Price discusses in extenso– in theory and in practice – the relative merits of campus
security, the police, and private security forces. And he declares his own position on
violence, as well as that of student and other university constituencies.
Obscured in this account, and in the events themselves, are the changes that have
been most significant in university culture over the last thirty years: the managerialism
associated with university rankings and a funding model that rewards quantitative
research and teaching output over its quality. How this is articulated with the racial
institutional culture appears not to have been at issue for the students, and it does
not surface in Price’s narrative. Does this mean that it does not affect the workings of
UCT in a way similar to other universities? Or was this a blind spot for students and
management alike in those fraught years?
The book is to be commended for its clear delineation and assessment of the politics
and actions of different student organisations, as well as those groups outside of the
university who came to wishfully think about the potential of the university to ignite
a wider revolution. At no point does Price generalise about the actions of students,
though. He shows which particular groups engaged on which issues. He shows when,
how and why they interacted with students at other institutions, on a national level;
and he examines the role of social media in their actions. For those wanting to trace
changes in the student movement over time, this book provides valuable insight into the
organisations, politics and practices of organised student activity in this period, albeit
through the prism of UCT, and from the perspective of the vice-chancellor. The sources
are impeccable.
Also noteworthy is the evidence of the role played by government, the Minister and
President in relation to university leaders, particularly on the question of tuition fees.
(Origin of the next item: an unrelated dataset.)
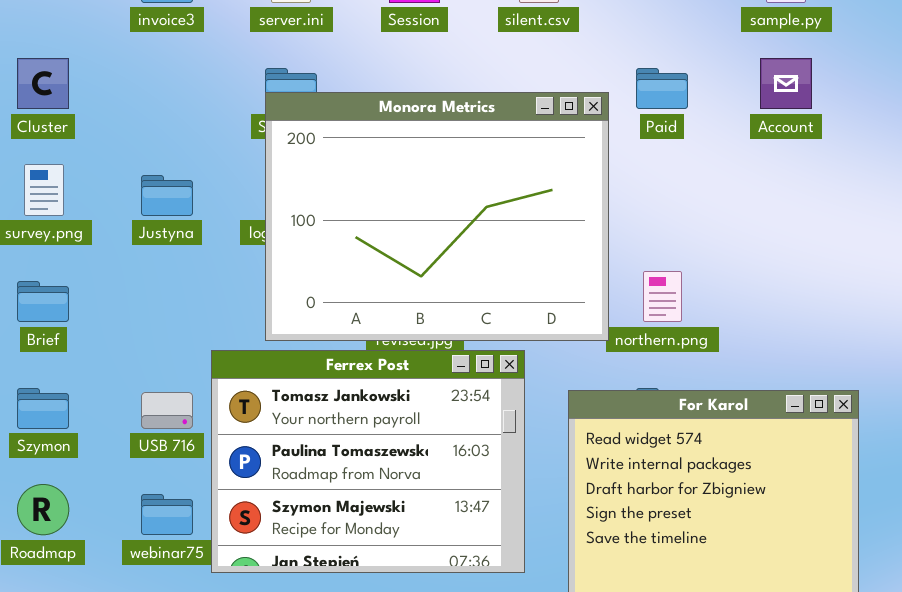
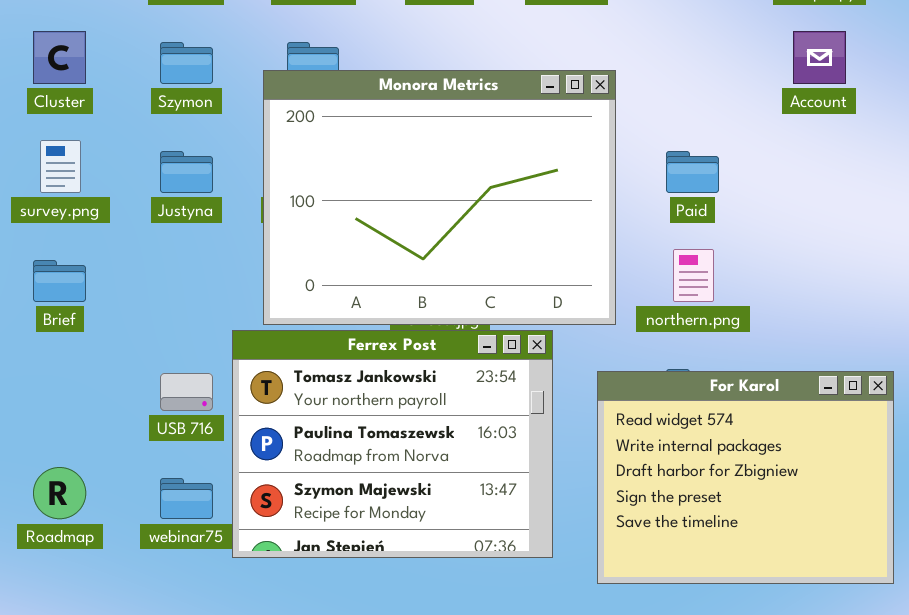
Paid: [636,68,688,109] -> [666,151,719,193], moved
Monora Metrics: [265,92,609,341] -> [263,70,616,325], moved
Szymon: [17,388,69,429] -> [160,42,213,84], moved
This clearly was not a relationship of trust: university leaders found that they could not
rely on government for support. As far as government was concerned, policy trumped
institutional specificities.
The book ends on a slightly unsatisfactory note, with a somewhat hastily-written
Postscript about dissatisfaction with recent processes, which are not specified; it
is presumed that the reader is familiar with them. Unlike the rest of the book, the
sketchiness of the Postscript points to an unfinished story.
With so strong a contribution from the side of the institutional leadership, however,
one hopes that something similar will be written from the perspective of student leaders
and other institutional actors. Did a new vision of the university and the role of the
students emerge from this period? And is it proving to be sustainable? If not, why not?
Was Covid the game-changer?
Why higher education became the focus of such intense conflict in this period is now
relatively well-understood. Whether the next educational explosion will be in higher
education, schooling, or some other part of the system remains to be seen. One thing is
certain: conflict in higher education is neither new, but nor is it over.